▸ **Texte**
Si l’on remonte 20 ans en arrière, sous le régime des quotas laitiers européens, alors que « la moyenne nationale se situait à 308 euros pour 1000 litres, le prix payé aux éleveurs en zone de production de l’Emmental et de la tomme de Savoie s’élevait à 387 euros. Il frôlait les 450 euros en zone du Reblochon et de l’Abondance, et atteignait les 542 euros en zone de Beaufort ! » (ici)

 

Kolkhoze ou marques ?

Selon Europe 1, le « secret est un fonctionnement en coopératives ».

Pourquoi pas en kolkhoze, tant qu’on y est ? Il n’y a rien de plus faux.

Le secret est le bénéfice du label Beaufort. Le « prince des gruyères » est produit sur un territoire circonscrit à 410 000 hectares – soit 4100 km2 (si Bruno me lit), et cette « marque » garantit que la concurrence est limitée à cette zone. La transformation est d’autant plus limitante qu’il faut environ 10 kilogrammes de lait cru pour élaborer un kilogramme de fromage.

Encore plus confidentiel, le Tamié n’est produit qu’avec le lait de six fermes, et en quantité limitée à moins de 200 tonnes par an. L’abbaye du même nom possède la marque.

À Rungis, le Beaufort et le Reblochon se vendent à pratiquement 10 fois le prix du lait ordinaire (ici et ), compte tenu de la quantité de lait qu’il faut pour produire un kilogramme de fromage.

▸ **Données fournies**

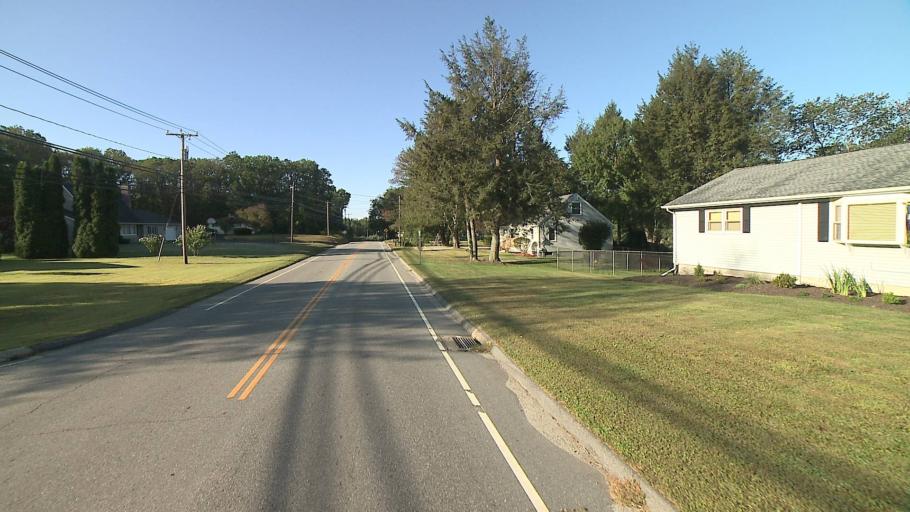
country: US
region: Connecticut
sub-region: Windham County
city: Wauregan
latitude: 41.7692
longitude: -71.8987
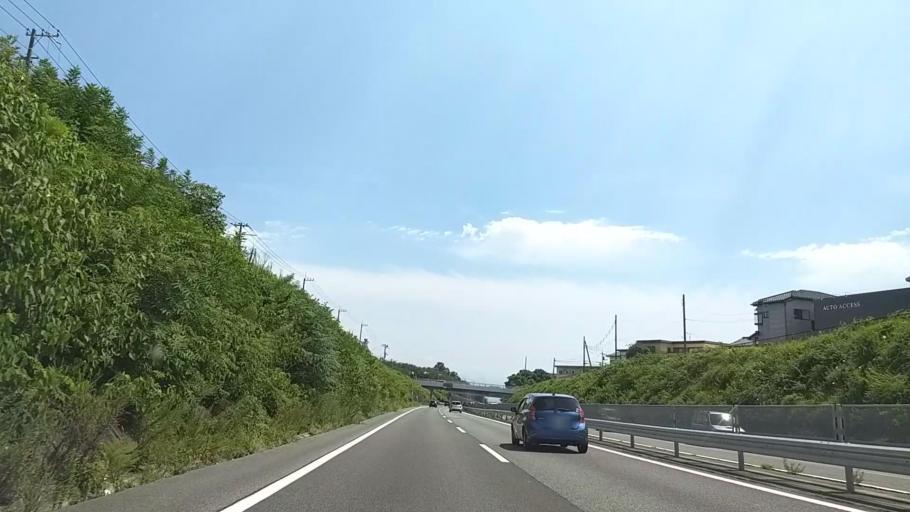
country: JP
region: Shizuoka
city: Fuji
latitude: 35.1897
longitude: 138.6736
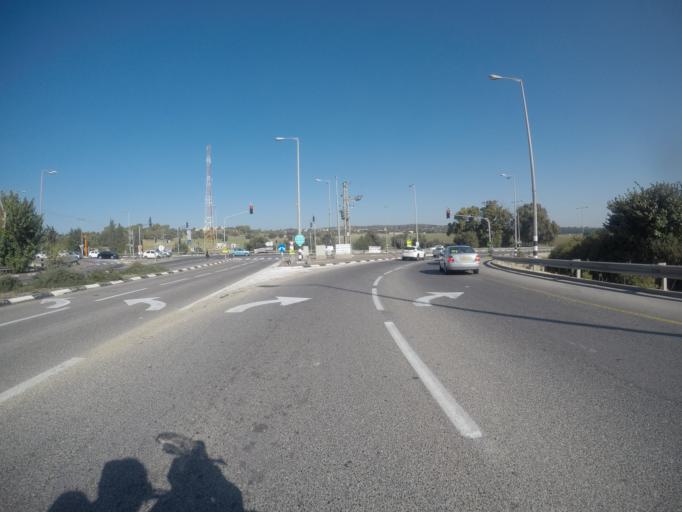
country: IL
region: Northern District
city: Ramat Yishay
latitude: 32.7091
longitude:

▸ **Tâches**
A – Dites si chacune des affirmations suivantes concorde avec le texte sur le Beaufort, en répondant par oui ou par non et en citant les mots décisifs du texte. (i) Le prix payé aux éleveurs en zone de Beaufort atteignait 542 euros. (ii) Le Tamié est produit avec le lait de dix fermes. (iii) Il faut environ 10 kilogrammes de lait cru pour élaborer un kilogramme de fromage.
B – Recopiez mot pour mot le passage du texte sur le Beaufort qui va de « Pourquoi pas en » jusqu’à « produire un kilogramme de fromage. ».

▸ **Corrigé**
A –
(i) Oui : « atteignait les 542 euros en zone de Beaufort »
(ii) Non : « le Tamié n’est produit qu’avec le lait de six fermes »
(iii) Oui : « il faut environ 10 kilogrammes de lait cru pour élaborer un kilogramme de fromage »

B –
Pourquoi pas en kolkhoze, tant qu’on y est ? Il n’y a rien de plus faux.

Le secret est le bénéfice du label Beaufort. Le « prince des gruyères » est produit sur un territoire circonscrit à 410 000 hectares – soit 4100 km2 (si Bruno me lit), et cette « marque » garantit que la concurrence est limitée à cette zone. La transformation est d’autant plus limitante qu’il faut environ 10 kilogrammes de lait cru pour élaborer un kilogramme de fromage.

Encore plus confidentiel, le Tamié n’est produit qu’avec le lait de six fermes, et en quantité limitée à moins de 200 tonnes par an. L’abbaye du même nom possède la marque.

À Rungis, le Beaufort et le Reblochon se vendent à pratiquement 10 fois le prix du lait ordinaire (ici et ), compte tenu de la quantité de lait qu’il faut pour produire un kilogramme de fromage.